Department of Chemical and Materials Engineering, University of Kentucky, Lexington, Kentucky 40506, United States.
National Bioenergy Center, National Renewable Energy Laboratory, Golden, Colorado 80401, United States.
J Chem Inf Model. 2020 Aug 24;60(8):4098-4107. doi: 10.1021/acs.jcim.0c00489. Epub 2020 Jul 22.
Accurate prediction of the optimal catalytic temperature () of enzymes is vital in biotechnology, as enzymes with high values are desired for enhanced reaction rates. Recently, a machine learning method (temperature optima for microorganisms and enzymes, TOME) for predicting was developed. TOME was trained on a normally distributed data set with a median of 37 °C and less than 5% of values above 85 °C, limiting the method's predictive capabilities for thermostable enzymes. Due to the distribution of the training data, the mean squared error on values greater than 85 °C is nearly an order of magnitude higher than the error on values between 30 and 50 °C. In this study, we apply ensemble learning and resampling strategies that tackle the data imbalance to significantly decrease the error on high values (>85 °C) by 60% and increase the overall value from 0.527 to 0.632. The revised method, temperature optima for enzymes with resampling (TOMER), and the resampling strategies applied in this work are freely available to other researchers as Python packages on GitHub.

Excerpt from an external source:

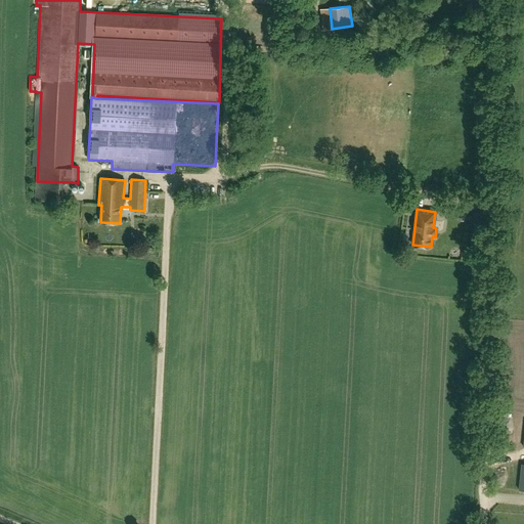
All buildings are outlined.
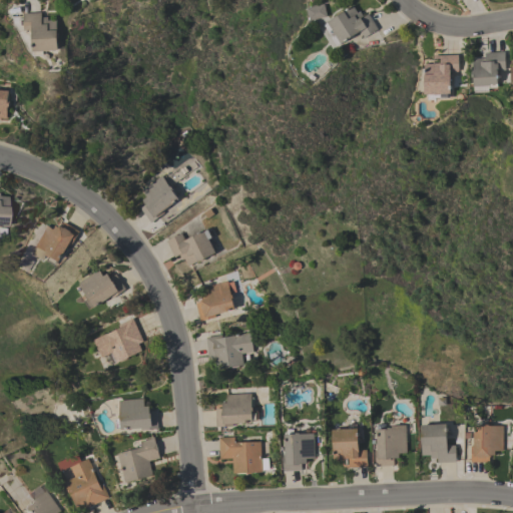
[(325,4),(327,16),(310,20),(307,8),(325,4)]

准确预测酶的最佳催化温度()在生物技术中至关重要,因为需要具有高值的酶来提高反应速率。最近,开发了一种用于预测的机器学习方法(微生物和酶的温度最优,TOME)。TOME 是在具有中位数为 37°C 且值低于 85°C 的小于 5%的正态分布数据集上进行训练的,这限制了该方法对热稳定酶的预测能力。由于训练数据的分布,值大于 85°C 的均方误差几乎比值在 30 到 50°C 之间的误差高一个数量级。在这项研究中,我们应用了处理数据不平衡的集成学习和重采样策略,将高值(>85°C)的误差显著降低了 60%,并将整体值从 0.527 提高到 0.632。修订后的方法、具有重采样的酶的最优温度(TOMER)以及本工作中应用的重采样策略作为 Python 包在 GitHub 上免费提供给其他研究人员。